▸ TASKS TO COMPLETE
1: In the article on why Twitter thinks Facebook is Swedish, what does Twitter do when it receives a web request from Facebook's servers?
2: Pick up the article on why Twitter thinks Facebook is Swedish from its last sentence and continue it.

*** Opening EXERCISE PASSAGE ***

Why Does Twitter Think Facebook is Swedish?

I've nothing against the Swedes. Lovely people. Sweden is the third-largest country in the European Union by area. But I'm not from there. Neither, as far as I am aware, is Facebook.

But Twitter seems to think so.

When I share a link to Twitter on Facebook, this (sometimes) happens.

And sometimes, I get this delightfully mangled Unicode atrocity!

So, what's going on?

When Facebook wants to display a link, its servers send a quick web request to the URL that the user has typed into the box. When Twitter receives that request, it looks at where it has come from and tries to localise its content.

If you're a German, you probably want the Twitter website to be in German. That's fairly sensible. But when you receive a request from one country on behalf of another, what should you do?

Here are the headers which Facebook sends with every request.

*** Closing EXERCISE PASSAGE ***
*** Opening EXCERPTED DATA ***

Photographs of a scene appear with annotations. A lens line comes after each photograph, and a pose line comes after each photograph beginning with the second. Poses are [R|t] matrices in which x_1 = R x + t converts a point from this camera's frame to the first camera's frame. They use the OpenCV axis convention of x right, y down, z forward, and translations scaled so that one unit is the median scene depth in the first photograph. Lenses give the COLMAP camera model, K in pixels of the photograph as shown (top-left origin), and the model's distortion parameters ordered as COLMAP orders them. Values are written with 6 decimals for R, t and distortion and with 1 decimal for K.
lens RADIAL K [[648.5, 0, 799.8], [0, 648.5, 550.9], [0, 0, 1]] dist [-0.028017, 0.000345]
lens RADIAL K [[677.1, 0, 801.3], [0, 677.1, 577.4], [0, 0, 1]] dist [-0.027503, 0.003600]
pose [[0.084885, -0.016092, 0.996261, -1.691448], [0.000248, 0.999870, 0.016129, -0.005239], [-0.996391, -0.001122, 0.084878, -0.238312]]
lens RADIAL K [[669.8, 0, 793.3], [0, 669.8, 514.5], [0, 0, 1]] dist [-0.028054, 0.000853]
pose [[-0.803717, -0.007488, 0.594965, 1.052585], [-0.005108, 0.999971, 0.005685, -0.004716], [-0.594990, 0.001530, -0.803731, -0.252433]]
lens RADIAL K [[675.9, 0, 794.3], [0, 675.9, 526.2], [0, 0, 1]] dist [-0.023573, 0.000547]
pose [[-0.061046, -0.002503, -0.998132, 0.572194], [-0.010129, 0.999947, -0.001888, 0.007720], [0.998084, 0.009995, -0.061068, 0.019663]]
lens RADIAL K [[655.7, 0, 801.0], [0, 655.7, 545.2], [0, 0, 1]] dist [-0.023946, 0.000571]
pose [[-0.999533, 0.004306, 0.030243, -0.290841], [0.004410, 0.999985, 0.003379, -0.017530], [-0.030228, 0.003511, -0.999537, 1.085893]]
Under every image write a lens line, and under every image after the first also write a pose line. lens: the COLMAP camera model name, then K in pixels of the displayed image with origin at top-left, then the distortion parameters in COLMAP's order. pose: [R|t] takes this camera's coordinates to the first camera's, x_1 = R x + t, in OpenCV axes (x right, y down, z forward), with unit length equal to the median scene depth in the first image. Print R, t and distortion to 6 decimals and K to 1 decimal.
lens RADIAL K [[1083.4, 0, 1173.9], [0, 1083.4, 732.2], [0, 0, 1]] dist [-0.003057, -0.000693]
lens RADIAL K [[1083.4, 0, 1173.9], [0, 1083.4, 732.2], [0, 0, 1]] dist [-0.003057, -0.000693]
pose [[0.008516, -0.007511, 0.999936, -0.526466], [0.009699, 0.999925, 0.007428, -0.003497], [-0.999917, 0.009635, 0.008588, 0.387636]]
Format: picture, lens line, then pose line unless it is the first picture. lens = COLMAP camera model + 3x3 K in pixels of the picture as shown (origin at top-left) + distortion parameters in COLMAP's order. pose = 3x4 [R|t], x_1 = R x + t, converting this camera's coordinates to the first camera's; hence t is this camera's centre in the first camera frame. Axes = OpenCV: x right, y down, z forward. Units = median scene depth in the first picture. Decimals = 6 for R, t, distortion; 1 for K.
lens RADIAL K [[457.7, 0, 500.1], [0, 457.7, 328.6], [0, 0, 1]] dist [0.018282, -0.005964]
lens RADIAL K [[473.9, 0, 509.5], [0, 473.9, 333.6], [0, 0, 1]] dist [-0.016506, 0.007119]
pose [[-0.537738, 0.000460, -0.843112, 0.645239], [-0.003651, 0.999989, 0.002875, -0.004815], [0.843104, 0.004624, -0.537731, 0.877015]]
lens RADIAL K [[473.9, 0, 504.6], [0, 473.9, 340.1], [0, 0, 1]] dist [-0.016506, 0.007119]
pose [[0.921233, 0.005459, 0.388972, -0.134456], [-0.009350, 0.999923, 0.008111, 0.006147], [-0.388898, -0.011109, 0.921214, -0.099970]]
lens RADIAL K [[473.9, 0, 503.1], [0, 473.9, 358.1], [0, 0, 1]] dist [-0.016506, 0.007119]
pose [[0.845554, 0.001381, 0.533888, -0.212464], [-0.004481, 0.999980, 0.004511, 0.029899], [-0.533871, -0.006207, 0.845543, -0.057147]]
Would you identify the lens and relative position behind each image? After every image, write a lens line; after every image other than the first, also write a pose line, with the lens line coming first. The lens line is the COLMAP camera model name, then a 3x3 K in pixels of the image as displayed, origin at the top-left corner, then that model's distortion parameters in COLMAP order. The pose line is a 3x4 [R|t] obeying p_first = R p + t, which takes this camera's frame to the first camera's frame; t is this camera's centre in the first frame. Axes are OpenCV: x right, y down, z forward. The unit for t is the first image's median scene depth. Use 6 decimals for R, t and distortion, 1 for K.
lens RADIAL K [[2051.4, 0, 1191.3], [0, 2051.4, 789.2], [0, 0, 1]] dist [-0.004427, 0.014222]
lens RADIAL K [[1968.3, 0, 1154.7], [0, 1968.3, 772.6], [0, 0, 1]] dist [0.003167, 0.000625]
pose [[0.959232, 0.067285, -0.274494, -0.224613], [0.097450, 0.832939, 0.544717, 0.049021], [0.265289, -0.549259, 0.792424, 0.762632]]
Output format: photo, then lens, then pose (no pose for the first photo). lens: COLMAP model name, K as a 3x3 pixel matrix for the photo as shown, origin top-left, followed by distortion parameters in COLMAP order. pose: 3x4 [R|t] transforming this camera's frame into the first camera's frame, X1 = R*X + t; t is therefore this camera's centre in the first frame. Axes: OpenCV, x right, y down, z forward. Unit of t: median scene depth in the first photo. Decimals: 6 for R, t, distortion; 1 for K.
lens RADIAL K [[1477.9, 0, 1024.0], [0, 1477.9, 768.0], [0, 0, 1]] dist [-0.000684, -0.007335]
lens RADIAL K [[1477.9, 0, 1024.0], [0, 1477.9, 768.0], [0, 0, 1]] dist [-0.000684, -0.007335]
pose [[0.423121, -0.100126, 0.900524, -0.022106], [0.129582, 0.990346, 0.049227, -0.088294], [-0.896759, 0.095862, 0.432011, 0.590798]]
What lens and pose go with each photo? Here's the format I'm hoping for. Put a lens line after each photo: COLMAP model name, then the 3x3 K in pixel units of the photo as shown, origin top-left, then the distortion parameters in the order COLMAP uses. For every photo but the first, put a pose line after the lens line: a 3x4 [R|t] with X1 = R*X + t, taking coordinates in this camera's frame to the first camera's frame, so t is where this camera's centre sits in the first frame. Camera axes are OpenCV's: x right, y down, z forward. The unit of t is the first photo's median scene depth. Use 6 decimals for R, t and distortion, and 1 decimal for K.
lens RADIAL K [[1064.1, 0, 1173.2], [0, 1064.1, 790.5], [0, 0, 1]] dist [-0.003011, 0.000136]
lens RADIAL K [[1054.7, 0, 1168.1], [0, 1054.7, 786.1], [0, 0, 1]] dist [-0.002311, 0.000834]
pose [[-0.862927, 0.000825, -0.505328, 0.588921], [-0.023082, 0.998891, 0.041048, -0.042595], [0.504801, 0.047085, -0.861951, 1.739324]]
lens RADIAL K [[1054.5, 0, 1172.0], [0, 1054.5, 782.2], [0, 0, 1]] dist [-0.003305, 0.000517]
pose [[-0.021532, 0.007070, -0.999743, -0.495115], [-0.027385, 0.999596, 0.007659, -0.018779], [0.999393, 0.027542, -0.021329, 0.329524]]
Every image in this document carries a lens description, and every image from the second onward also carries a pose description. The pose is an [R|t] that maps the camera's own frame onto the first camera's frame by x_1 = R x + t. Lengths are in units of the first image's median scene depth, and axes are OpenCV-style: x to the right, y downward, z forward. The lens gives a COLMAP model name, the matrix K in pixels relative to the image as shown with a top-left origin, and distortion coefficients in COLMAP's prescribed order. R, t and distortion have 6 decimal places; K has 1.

*** Closing EXCERPTED DATA ***

▸ RESULTS OF THE EXERCISE
1: It looks at where the request has come from and tries to localise its content.

2:
User-Agent: facebookexternalhit/1.1 (+http://www.facebook.com/externalhit_uatext.php)
Accept: */*
Accept-Encoding: deflate, gzip
Range: bytes=0-524287
Host: example.com
Connection: keep-alive
IP: 31.13.110.120

That IP address, according to most geolocation databases, is from Ireland - however some list it as being Swedish.

Twitter is, arguably, doing the right thing here. They're seeing an IP from Sweden, and serving it up a Swedish page.

Yes, their IP database is out of date, but even if it wasn't I'm not sure everyone on Facebook want to be reading in Gaeilge or English.

Facebook knows what language the user speaks. It really ought to be including the HTTP "Accept-Language" header in its requests.

It's really easy! All that HTTP request needs is:

Accept-Language: en-gb;q=0.8, en;q=0.7

That means "I want British English, but I'll accept any other form of English".

Hey presto! Twitter will see a request from Sweden / Ireland and rather than dumbly looking at the IP will make an intelligent choice based on the user's language preferences as determined by Facebook.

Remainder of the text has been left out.